YOUR TASK:
Can you quote the excerpt on feeding exploit strings to umbrella and generating byte codes in full, word for word?

___ EXCERPTED PASSAGE

If you generate a hex-formatted exploit string in a file named exploit.txt, you can send it to umbrella through a couple of pipes (see tools if you are unfamiliar with pipes – they take the output of one program and direct it as input to another program):

$ cat exploit.txt | ./sendstring | ./umbrella -u your_username

Or you can store the raw bytes in a file and use I/O redirection to supply it to umbrella:

$ ./sendstring -f exploit.txt > exploit.bytes
$ ./umbrella -u your_username < exploit.bytes

With the above method, when running umbrella from within gdb, you can pass in the exploit string as follows:

$ gdb ./umbrella
(gdb) run -u your_username < exploit.bytes

One important point: your exploit string must not contain byte value 0x0A at any intermediate position, since these are the ASCII codes for newline ('\n'). When Gets() encounters this byte, it will assume you intended to terminate the string input. sendstring will warn you if it encounters this byte value.

When using gdb, you may find it useful to save a series of gdb commands to a text file and then use the -x commands.txt flag. This saves you the trouble of retyping the commands every time you run gdb. You can read more about the -x flag in gdb’s man page.

Generating Byte Codes

You may wish to come back and read this section later after looking at the problems.

Using gcc as an assembler and objdump as a disassembler makes it convenient to generate the byte codes for instruction sequences. For example, suppose we write a file example.s containing the following assembly code:

# Example of hand-generated assembly code
movl $0x1234abcd,%eax    # Move 0x1234abcd to %eax
pushl $0x401080          # Push 0x401080 on to the stack
ret                      # Return

The code can contain a mixture of instructions and data. Anything to the right of a # character is a comment.

______
___ DATA RECORDS

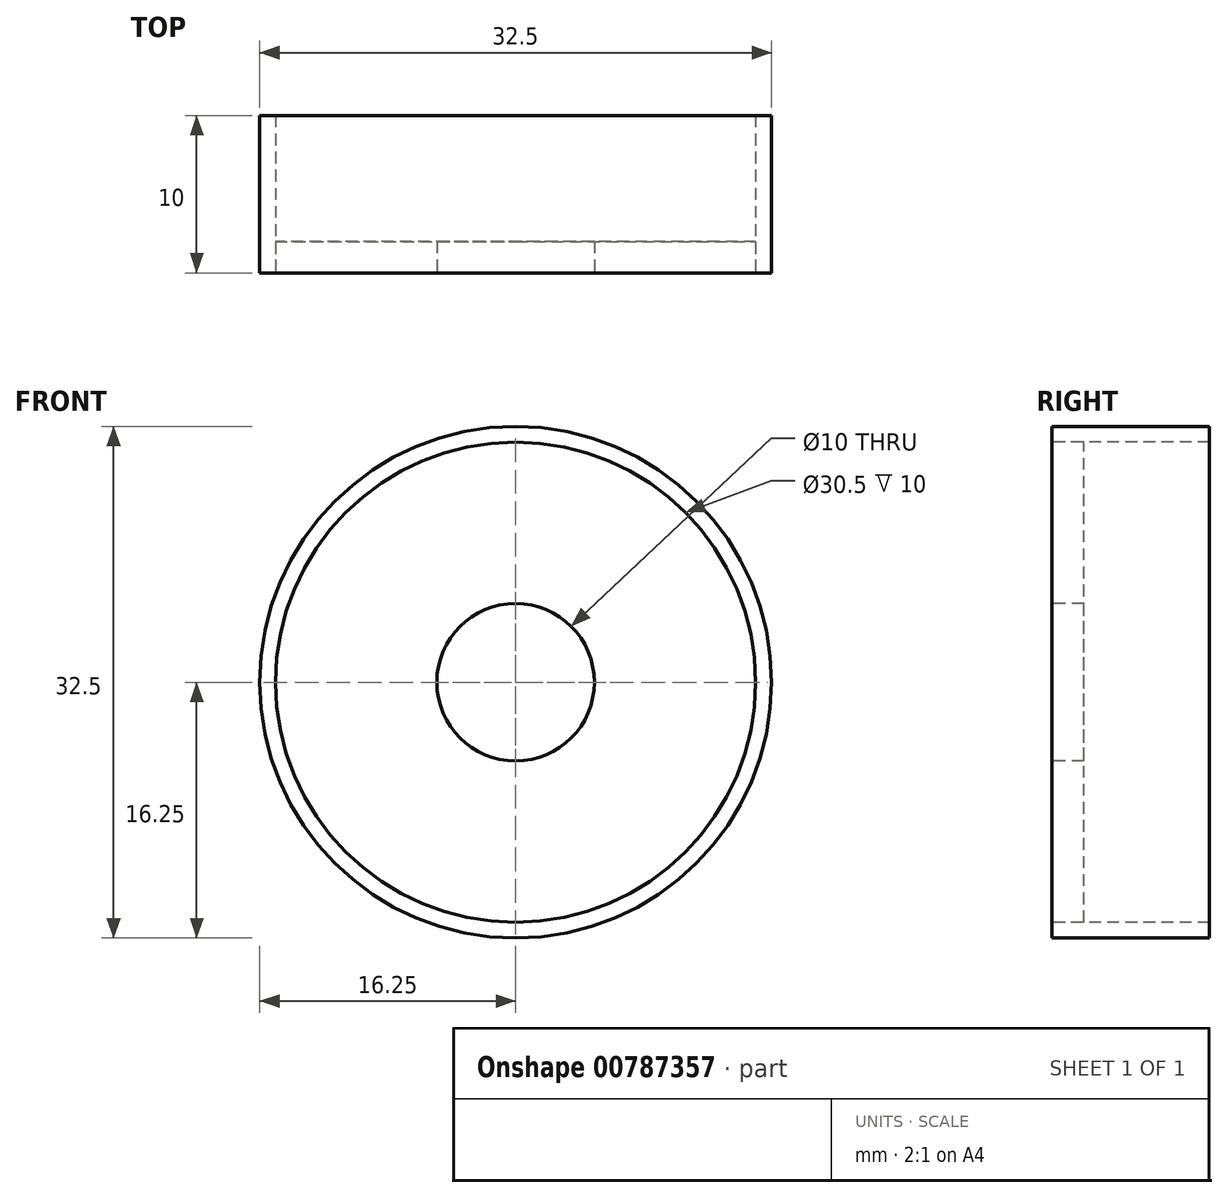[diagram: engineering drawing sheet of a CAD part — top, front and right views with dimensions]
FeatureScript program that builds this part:
annotation { "Feature Type Name" : "Feature", "Feature Type Description" : "" }
export const myFeature = defineFeature(function(context is Context, id is Id, definition is map)
    precondition{}
    {
        {
            var Q0;
            Q0=qCreatedBy(makeId("Front.planeOp"),FACE);
            var sketch = newSketch(context, id + "F0", { "sketchPlane" : qUnion([Q0])});
            skCircle(sketch, "E0", {"center": v(0, 0) * mm, "radius": 15.25 * mm});
            skCircle(sketch, "E1", {"center": v(0, 0) * mm, "radius": 16.25 * mm});
            skSolve(sketch);
        }
        {
            var Q0;
            Q0=makeQuery(id+"F0.imprint","IMPRINT",FACE,{"disambiguationData":[TD([[makeQuery(id+"F0.imprint","IMPRINT",EDGE,{"derivedFrom":sQuery(id+"F0.wireOp",EDGE,"E1")}),1.0]])]});
            extrude(context, id + "F1", {"entities" : qUnion([Q0]), "oppositeDirection" : true, "depth" : 10 * mm, "offsetDistance" : 25 * mm});
        }
        {
            var Q0;
            Q0=qCreatedBy(makeId("Front.planeOp"),FACE);
            var sketch = newSketch(context, id + "F2", { "sketchPlane" : qUnion([Q0])});
            skCircle(sketch, "E2", {"center": v(0, 0) * mm, "radius": 15.25 * mm});
            skCircle(sketch, "E3", {"center": v(0, 0) * mm, "radius": 5 * mm});
            skSolve(sketch);
        }
        {
            var Q0;
            Q0=qSketchRegion(id+"F2",true);
            extrude(context, id + "F3", {"entities" : qUnion([Q0]), "operationType" : NewBodyOperationType.REMOVE, "depth" : 8 * mm, "offsetDistance" : 25 * mm});
        }
        {
            var Q0;
            Q0=qSketchRegion(id+"F2",true);
            extrude(context, id + "F4", {"entities" : qUnion([Q0]), "oppositeDirection" : true, "depth" : 2 * mm, "offsetDistance" : 25 * mm});
        }
    });
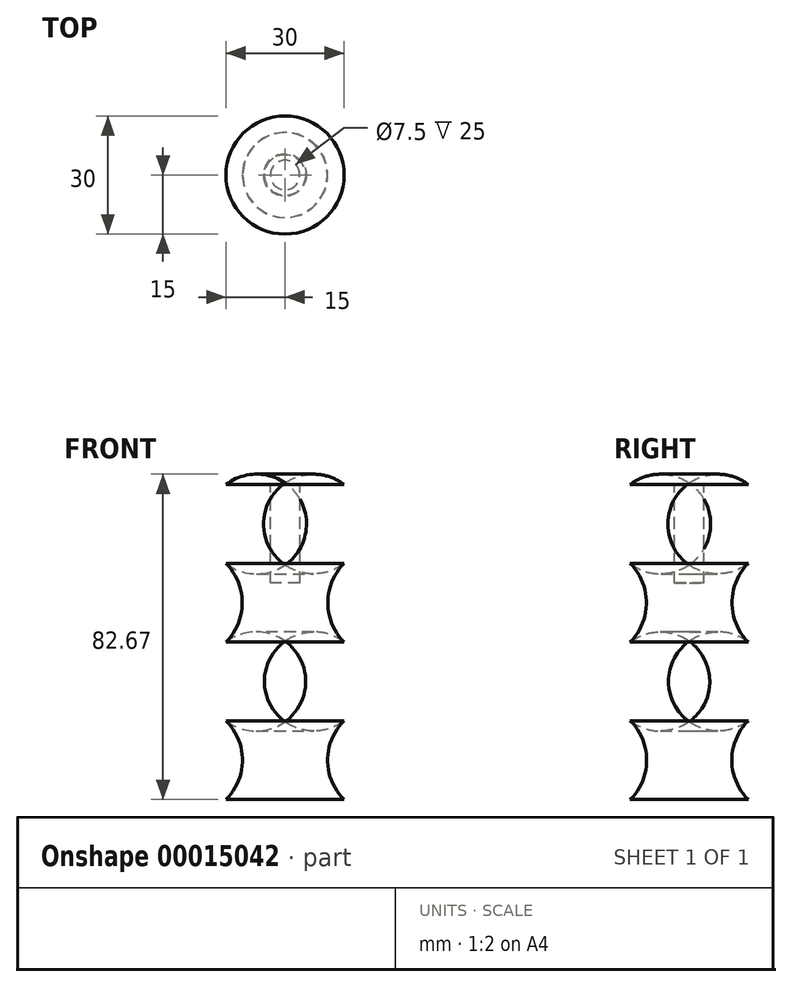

______

EXERCISE OUTPUT:
If you generate a hex-formatted exploit string in a file named exploit.txt, you can send it to umbrella through a couple of pipes (see tools if you are unfamiliar with pipes – they take the output of one program and direct it as input to another program):

$ cat exploit.txt | ./sendstring | ./umbrella -u your_username

Or you can store the raw bytes in a file and use I/O redirection to supply it to umbrella:

$ ./sendstring -f exploit.txt > exploit.bytes
$ ./umbrella -u your_username < exploit.bytes

With the above method, when running umbrella from within gdb, you can pass in the exploit string as follows:

$ gdb ./umbrella
(gdb) run -u your_username < exploit.bytes

One important point: your exploit string must not contain byte value 0x0A at any intermediate position, since these are the ASCII codes for newline ('\n'). When Gets() encounters this byte, it will assume you intended to terminate the string input. sendstring will warn you if it encounters this byte value.

When using gdb, you may find it useful to save a series of gdb commands to a text file and then use the -x commands.txt flag. This saves you the trouble of retyping the commands every time you run gdb. You can read more about the -x flag in gdb’s man page.

Generating Byte Codes

You may wish to come back and read this section later after looking at the problems.

Using gcc as an assembler and objdump as a disassembler makes it convenient to generate the byte codes for instruction sequences. For example, suppose we write a file example.s containing the following assembly code:

# Example of hand-generated assembly code
movl $0x1234abcd,%eax    # Move 0x1234abcd to %eax
pushl $0x401080          # Push 0x401080 on to the stack
ret                      # Return

The code can contain a mixture of instructions and data. Anything to the right of a # character is a comment.